According to Murphy’s father, interviewed by the McAlester News-Capital, the young woman was found unresponsive in the “DeTox” room of the facility, where she’d been left alone for at least two and a half hours without any medical attention. “Something’s terribly wrong there,” Robert Murphy told the paper. It’s a sentiment that’s been echoed around the world.
David Edgar Love, a former patient at Narconon in Trois-Rivières, Quebec, was recruited to the facility’s staff after completing a six-month treatment program for his methadone habit and, upon quitting his job, took with him a trash sack full of documents that he’s used to effectively shutter the center, The Village Voice reported.
Love, during his tenure at the Quebec facility, “realized that Narconon was not just a Scientology enterprise but one that was trying to turn patients into Scientologists through its bizarre ‘training routines’ which required, in part, talking to ashtrays.” As both patient and a staffer, he witnessed abuses and “unscientific treatment, which combines weeks of 4.5-hour daily stints in a sauna with huge doses of niacin and other vitamins.” Love then lobbied the Canadian government to take action, which it finally did, forcing employees and residents to relocate while it conducts an investigation. (Hear David Love tell his story on CBC Radio Quebec City.)

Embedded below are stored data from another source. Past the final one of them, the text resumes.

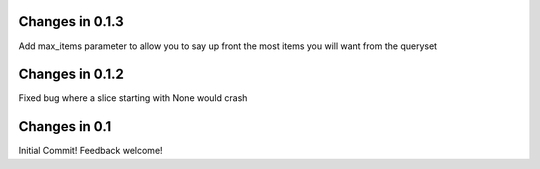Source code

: Changes in 0.1.3
----------------

Add max_items parameter to allow you to say up front the most items you will want from the queryset

Changes in 0.1.2
----------------

Fixed bug where a slice starting with None would crash


Changes in 0.1
--------------

Initial Commit! Feedback welcome!
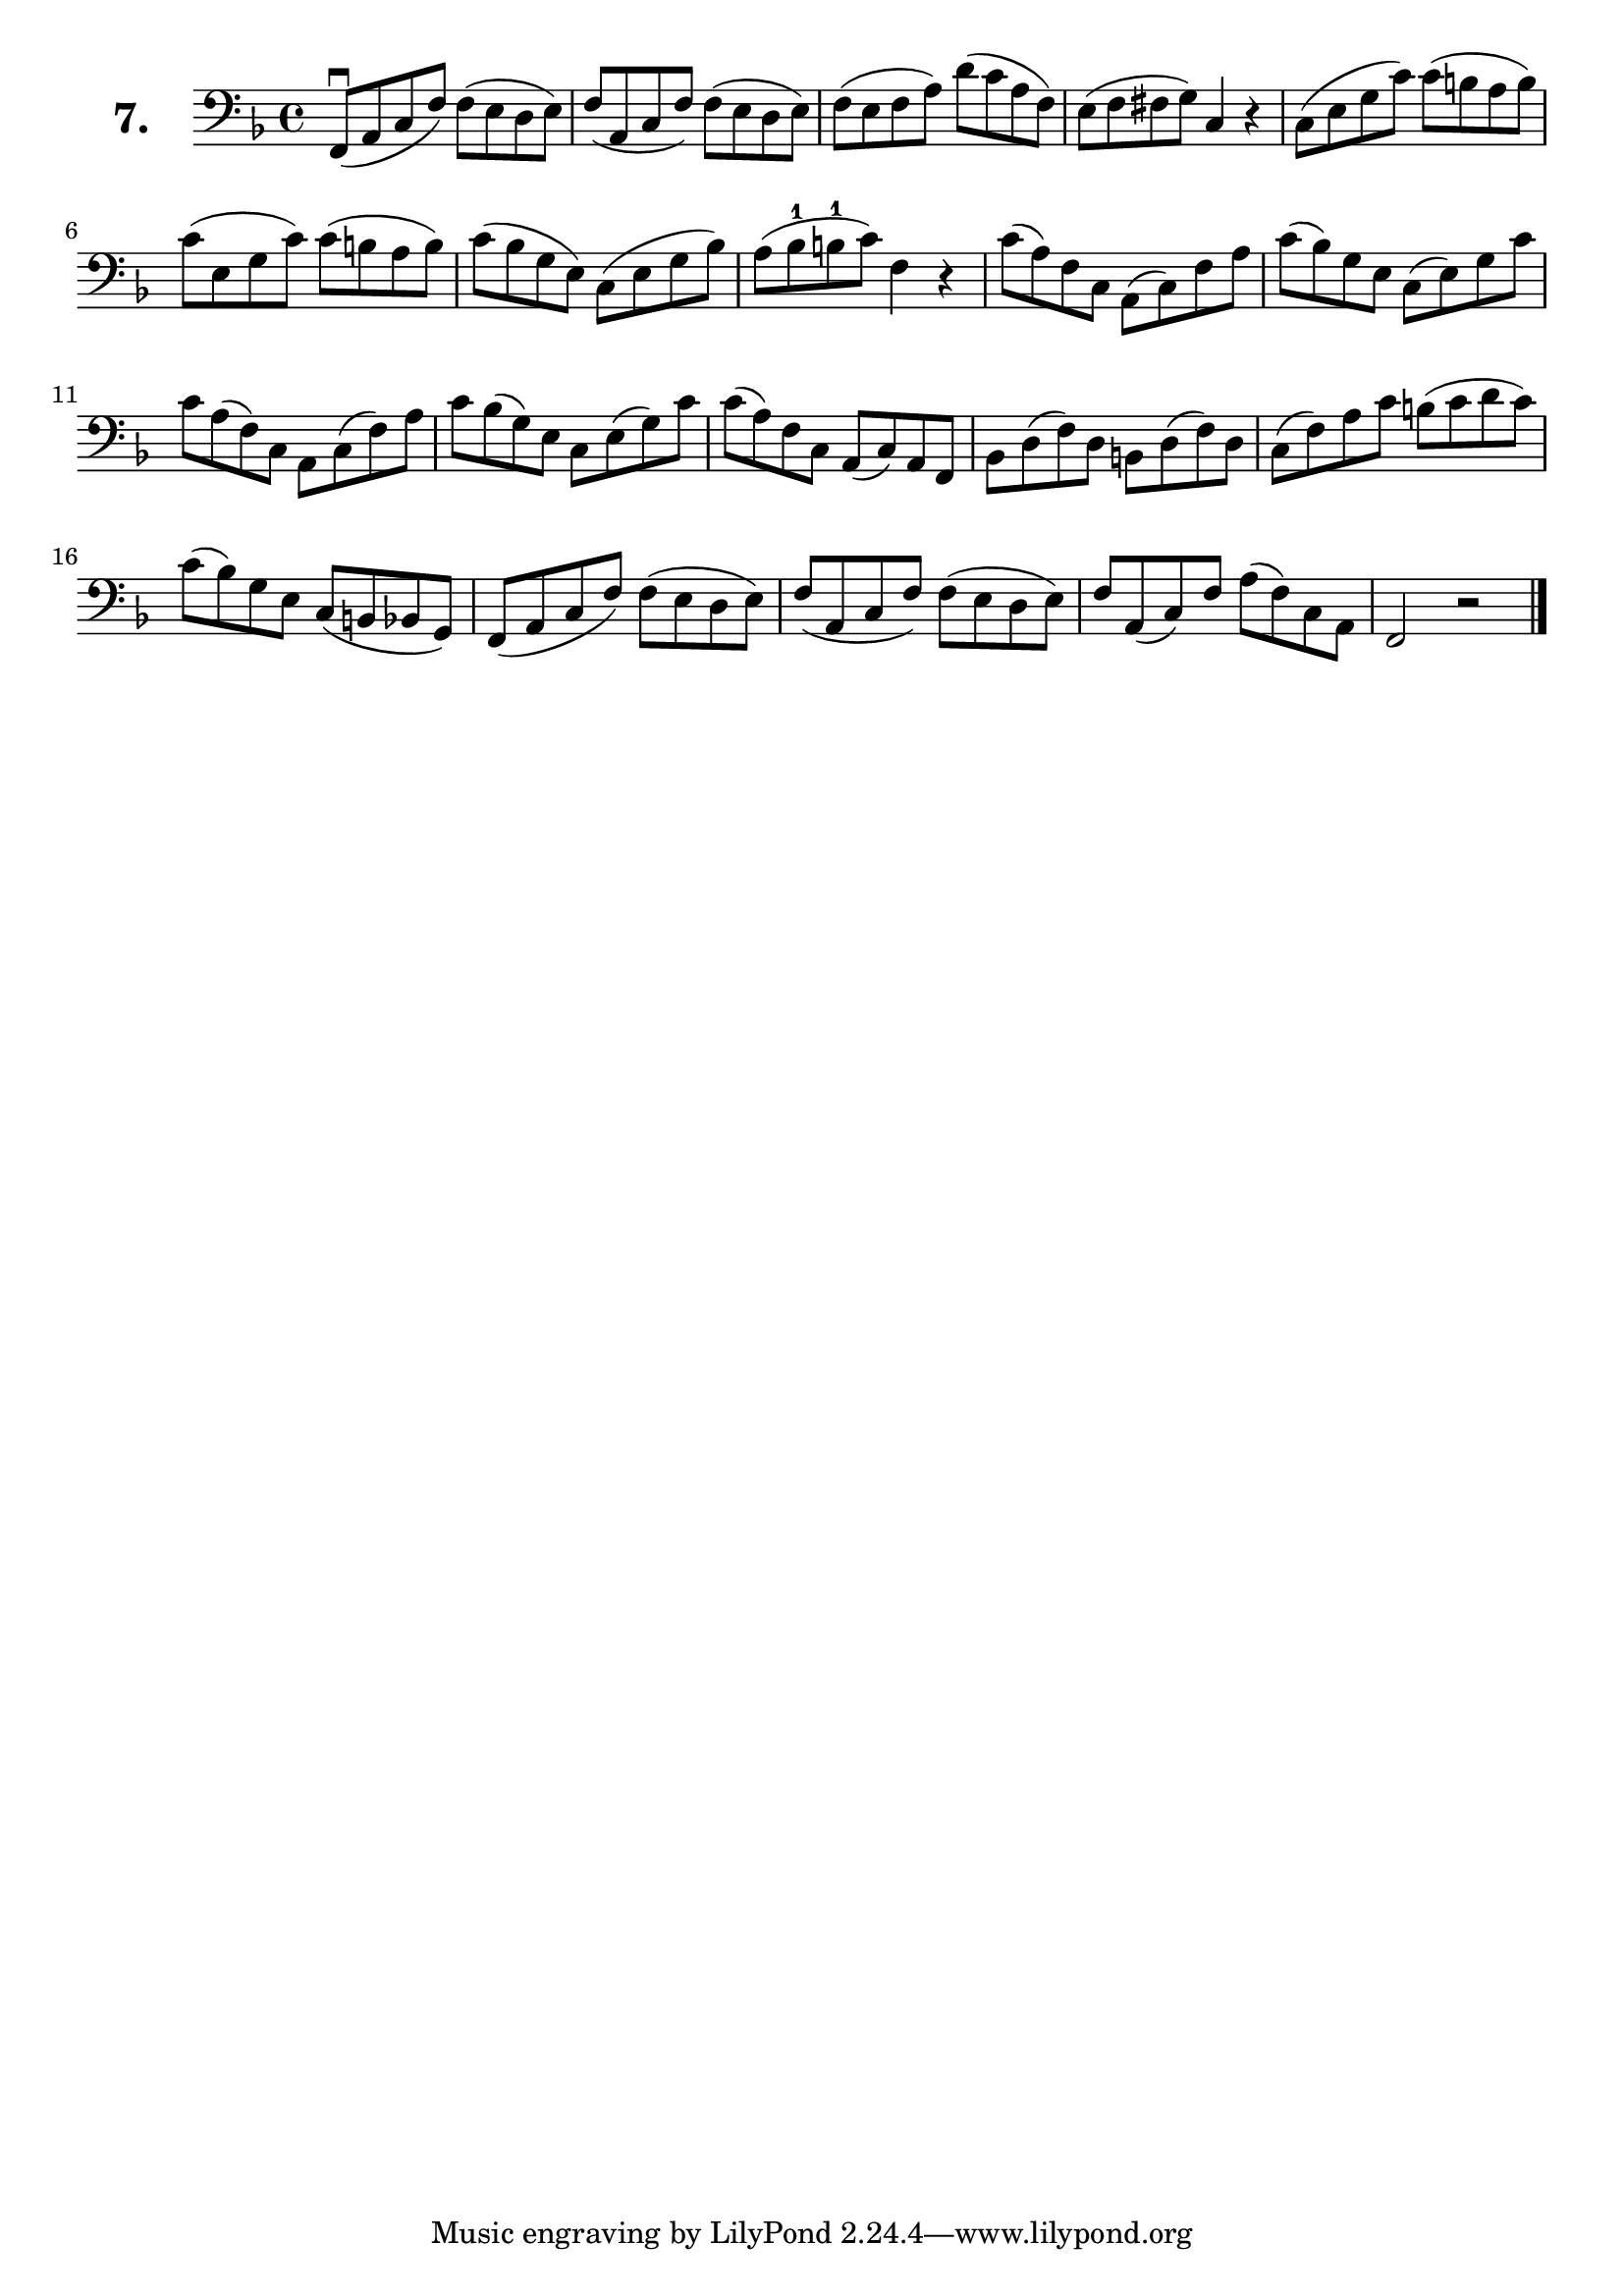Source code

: \version "2.18.2"

\score {
  \new StaffGroup = "" \with {
        instrumentName = \markup { \bold \huge { \larger "7." }}
      }
  <<
    \new Staff = "celloI" \with { midiInstrument = #"cello" }

    \relative c, {
      \clef bass
      \key f \major
      \time 4/4

      f8\downbow( a c f) f( e d e) | %01 
      f( a, c f) f( e d e)         | %02
      f( e f a) d( c a f)          | %03
      e( f fis g) c,4 r            | %04
      c8( e g c) c( b a b)         | %05
      c( e, g c) c( b a b)         | %06
      c( bes g e) c( e g bes)      | %07
      a( bes-1 b-1 c) f,4 r        | %08
      c'8( a) f c a( c) f a        | %09
      c( bes) g e c( e) g c        | %10
      c a( f) c a c( f) a          | %11
      c bes( g) e c e( g) c        | %12
      c( a) f c a( c) a f          | %13
      bes d( f) d b d( f) d        | %14
      c( f) a c b( c d c)          | %15
      c( bes) g e c( b bes g)      | %16
      f( a c f) f( e d e)          | %17
      f( a, c f) f( e d e)         | %18
      f a,( c) f a( f) c a         | %19
      f2 r \bar "|."               | %20

    }
  >>
  \layout {}
  \midi {}
  \header {
    composer = "Sebastian Lee"
    %opus = "Op. 70"
  }
}
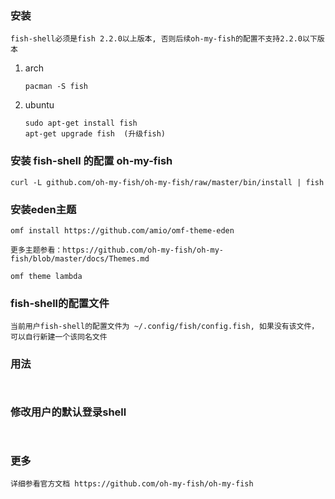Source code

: *** 安装
#+BEGIN_EXAMPLE
fish-shell必须是fish 2.2.0以上版本, 否则后续oh-my-fish的配置不支持2.2.0以下版本
#+END_EXAMPLE

**** arch
#+BEGIN_EXAMPLE
pacman -S fish
#+END_EXAMPLE

**** ubuntu
#+BEGIN_EXAMPLE
sudo apt-get install fish 
apt-get upgrade fish  (升级fish)
#+END_EXAMPLE


*** 安装 fish-shell 的配置 oh-my-fish
#+BEGIN_EXAMPLE
curl -L github.com/oh-my-fish/oh-my-fish/raw/master/bin/install | fish
#+END_EXAMPLE


*** 安装eden主题
#+BEGIN_EXAMPLE
omf install https://github.com/amio/omf-theme-eden

更多主题参看：https://github.com/oh-my-fish/oh-my-fish/blob/master/docs/Themes.md

omf theme lambda
#+END_EXAMPLE


*** fish-shell的配置文件
#+BEGIN_EXAMPLE
当前用户fish-shell的配置文件为 ~/.config/fish/config.fish, 如果没有该文件，可以自行新建一个该同名文件
#+END_EXAMPLE


*** 用法
#+BEGIN_EXAMPLE

#+END_EXAMPLE

*** 修改用户的默认登录shell
#+BEGIN_EXAMPLE

#+END_EXAMPLE

*** 更多
#+BEGIN_EXAMPLE
详细参看官方文档 https://github.com/oh-my-fish/oh-my-fish
#+END_EXAMPLE

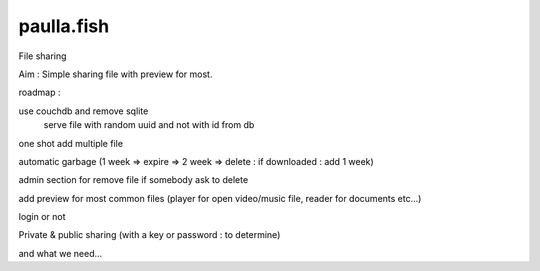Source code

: paulla.fish
===========

File sharing

Aim :
Simple sharing file with preview for most.


roadmap :

use couchdb and remove sqlite
 serve file with random uuid and not with id from db

one shot add multiple file

automatic garbage (1 week => expire => 2 week => delete : if downloaded : add 1 week)

admin section for remove file if somebody ask to delete

add preview for most common files (player for open video/music file, reader for documents etc...)

login or not
 
Private & public sharing (with a key or password : to determine)

and what we need...

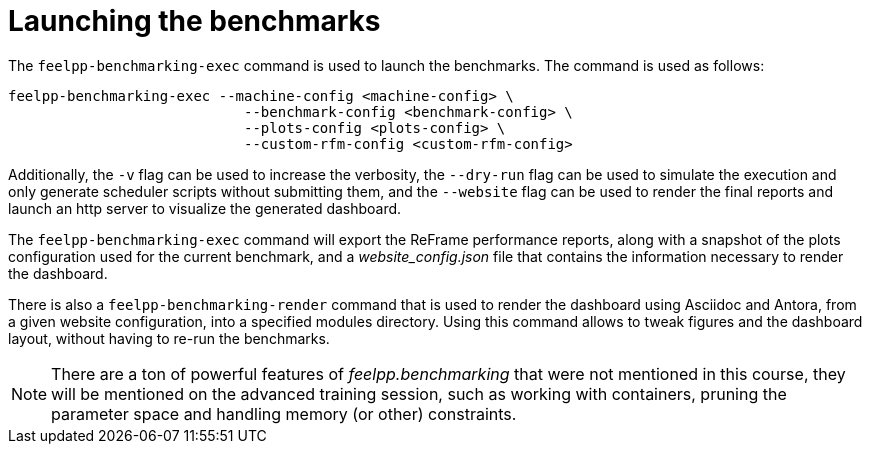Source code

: = Launching the benchmarks

The `feelpp-benchmarking-exec` command is used to launch the benchmarks. The command is used as follows:

[source,bash]
----
feelpp-benchmarking-exec --machine-config <machine-config> \
                            --benchmark-config <benchmark-config> \
                            --plots-config <plots-config> \
                            --custom-rfm-config <custom-rfm-config>
----

Additionally, the `-v` flag can be used to increase the verbosity, the `--dry-run` flag can be used to simulate the execution and only generate scheduler scripts without submitting them, and the `--website` flag can be used to render the final reports and launch an http server to visualize the generated dashboard.

The `feelpp-benchmarking-exec` command will export the ReFrame performance reports, along with a snapshot of the plots configuration used for the current benchmark, and a _website_config.json_ file that contains the information necessary to render the dashboard.

There is also a `feelpp-benchmarking-render` command that is used to render the dashboard using Asciidoc and Antora, from a given website configuration, into a specified modules directory. Using this command allows to tweak figures and the dashboard layout, without having to re-run the benchmarks.


[NOTE]
There are a ton of powerful features of _feelpp.benchmarking_ that were not mentioned in this course, they will be mentioned on the advanced training session, such as working with containers, pruning the parameter space and handling memory (or other) constraints.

David Touretzky, a professor at Carnegie Mellon University and a longtime and outspoken critic of Scientology and Narconon, operates the website Stop-Narconon.org. He told The Village Voice: “Getting a Narconon shut down is an unprecedented accomplishment. Some Narconon franchises have closed or relocated for business reasons, but getting one shuttered by a government agency is nearly impossible. David Love has been working on this for years; he richly deserves a victory lap.”
Now, Love told the New York City alt weekly, he’s “turning his attention to Narconon’s flagship center in Oklahoma.”
“I’m going down there to meet Colin Henderson, my friend who was in Narconon down there,” he says. “I’m going to go down there and shut it down. I don’t care what it takes.”
Henderson was a patient at Narconon Arrowhead in 2007. He checked himself into the facility in July to get help with his prescription drug addiction. He checked himself out two weeks later, troubled by what he witnessed and experienced.
Henderson wrote a detailed description of his experience at Narconon Arrowhead for Stop-Narconon.org that includes accounts of the staff’s refusal to give him vital blood pressure medication (which officials refuted for a news story on Oklahoma City’s Fox 25 News), unorthodox treatments where patients are given high doses of niacin and other vitamins and forced to sit in a sauna for up to five hours, and deceptive instruction in the philosophy and religion of Scientology. (Read more about Narconon’s policies and procedures at the addiction and recovery website The Fix.)
Henderson told his story in an effort to reach out to and help others who’d experienced the same thing. “I couldn’t reach out to anybody,” he said. Since then, and in light of the three most recent deaths, he’s become not just an advocate for former patients, but also an adversary to the facility, staging protests and lobbying state government officials—including Oklahoma Speaker of the House T.W. Shannon—to raise awareness and incite an investigation, which finally began after Murphy’s death.
But Henderson isn’t doing it alone. He’s working with Love and other interested parties—former Narconon patients, ex-Scientologists, and other folks who are “sick and tired of hearing about the human abuse cases”—to shut the facility down.
On Aug. 23, Love, along with Tory Christman, a once-dedicated Scientologist, and a host of others (some of whom are still being confirmed and others Henderson is keeping under wraps) to protest the facility—either on the Narconon Arrowhead grounds, at the state Capitol, or at the Oklahoma Department of Mental Health.
His efforts should start showing up in national news, too: Henderson said Brian Williams and the crew of NBC’s “Rock Center” are in town filming this week for a broadcast scheduled to air Aug. 16.